Supplied passage:
□ □ □ □ □ □ □

Google Cloud region currently down due to water intrusion

Google Cloud region currently down due to water intrusion(status.cloud.google.com)

289 points by kalabilla 3 years ago | 173 comments

dang 3 years ago |

All: please don't post low-effort comments that merely react to the first association you have. We're trying for curious conversation here, which is something else.

https://news.ycombinator.com/newsguidelines.html

jacquesm 3 years ago |

This seems to significantly under-report what's going on, see:

https://www.theregister.com/2023/04/26/google_cloud_outage/

There is mention of a fire as well.

madaxe_again 3 years ago | |

Oh, the irony.

A few years ago I implemented a top to bottom ISO27k1 ISMS for a client handling extremely sensitive and mission-critical data for industry.

□ □ □ □ □ □ □

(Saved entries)
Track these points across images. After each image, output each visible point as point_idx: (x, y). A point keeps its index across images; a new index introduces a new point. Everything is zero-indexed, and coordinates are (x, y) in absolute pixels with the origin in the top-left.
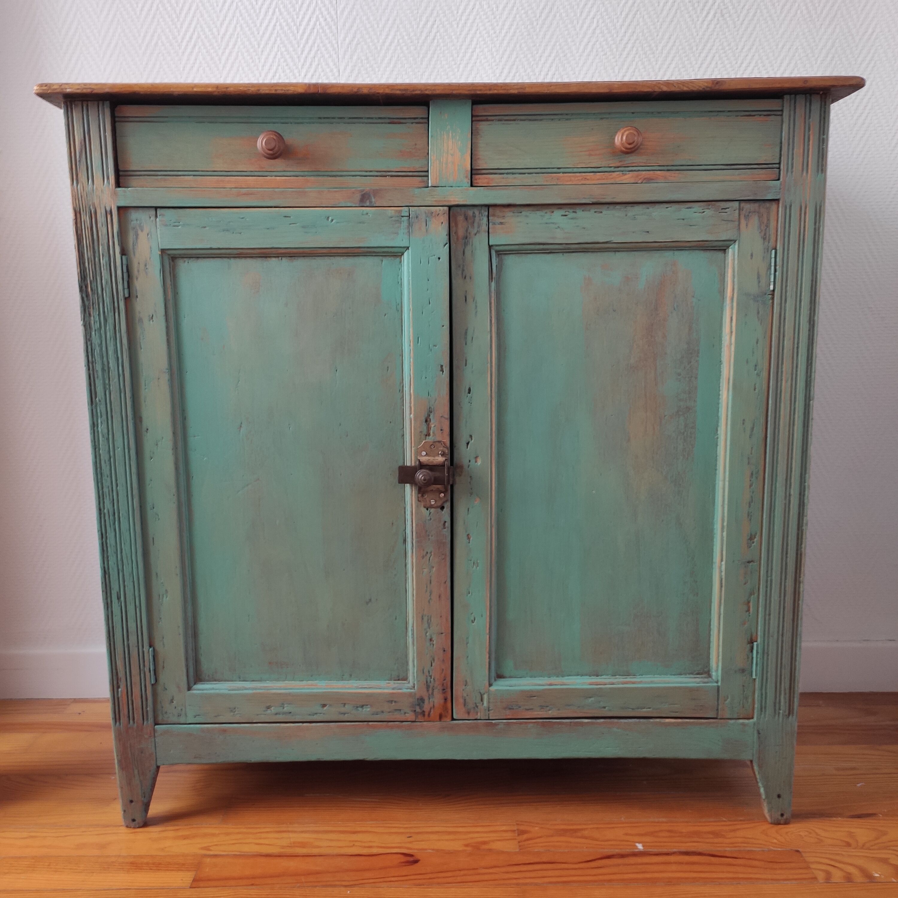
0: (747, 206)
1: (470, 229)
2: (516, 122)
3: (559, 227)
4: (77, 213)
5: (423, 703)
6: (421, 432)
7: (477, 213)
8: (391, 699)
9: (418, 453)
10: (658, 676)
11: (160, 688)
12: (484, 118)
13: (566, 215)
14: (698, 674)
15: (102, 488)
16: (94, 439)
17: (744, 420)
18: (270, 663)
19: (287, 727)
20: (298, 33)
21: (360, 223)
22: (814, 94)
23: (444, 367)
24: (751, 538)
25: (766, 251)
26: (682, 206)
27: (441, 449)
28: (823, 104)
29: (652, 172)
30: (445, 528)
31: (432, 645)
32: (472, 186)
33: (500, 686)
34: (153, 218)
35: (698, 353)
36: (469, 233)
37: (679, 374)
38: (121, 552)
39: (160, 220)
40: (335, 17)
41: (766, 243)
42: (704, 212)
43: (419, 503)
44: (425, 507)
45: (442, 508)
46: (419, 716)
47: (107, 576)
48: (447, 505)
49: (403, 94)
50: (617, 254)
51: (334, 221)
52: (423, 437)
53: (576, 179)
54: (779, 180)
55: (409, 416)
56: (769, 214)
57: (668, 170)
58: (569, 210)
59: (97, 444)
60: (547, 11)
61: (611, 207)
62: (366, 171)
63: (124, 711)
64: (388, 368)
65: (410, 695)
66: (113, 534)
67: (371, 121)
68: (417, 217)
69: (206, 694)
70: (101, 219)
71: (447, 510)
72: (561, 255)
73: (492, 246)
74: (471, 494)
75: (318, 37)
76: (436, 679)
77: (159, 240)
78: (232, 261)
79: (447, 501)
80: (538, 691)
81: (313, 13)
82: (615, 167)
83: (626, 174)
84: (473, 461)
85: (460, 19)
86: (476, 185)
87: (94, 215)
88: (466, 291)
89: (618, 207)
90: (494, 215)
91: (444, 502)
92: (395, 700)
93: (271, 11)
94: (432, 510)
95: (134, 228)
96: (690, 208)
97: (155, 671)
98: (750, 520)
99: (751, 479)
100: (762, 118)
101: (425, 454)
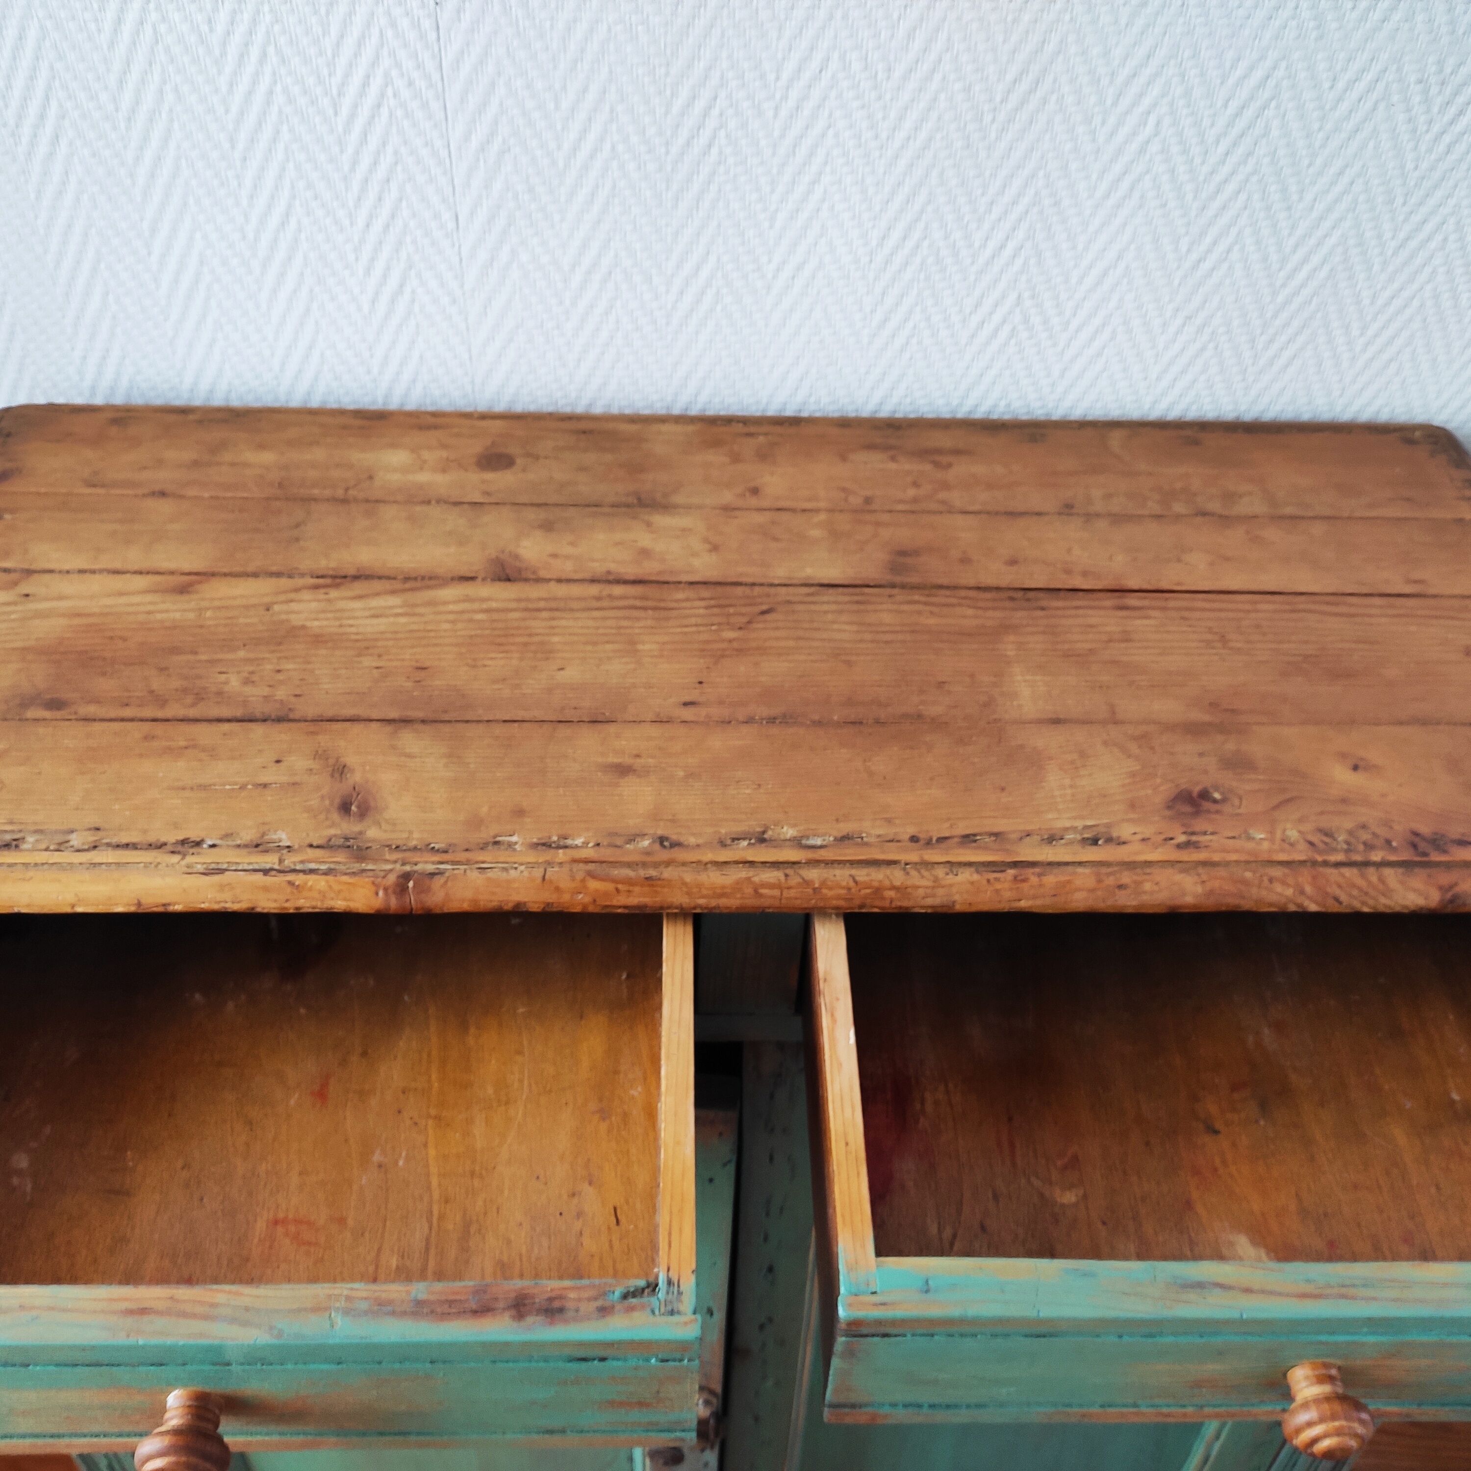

□ □ □ □ □ □ □

Exercise instructions:
1) List every username that appears in the thread about the Google Cloud region outage, including the user who posted the submission.
2) Reproduce the portion of the Google Cloud outage thread starting at "Oh, the irony." and ending at "data for industry.".

Answers below:
1) kalabilla, dang, jacquesm, madaxe_again

2)
Oh, the irony.

A few years ago I implemented a top to bottom ISO27k1 ISMS for a client handling extremely sensitive and mission-critical data for industry.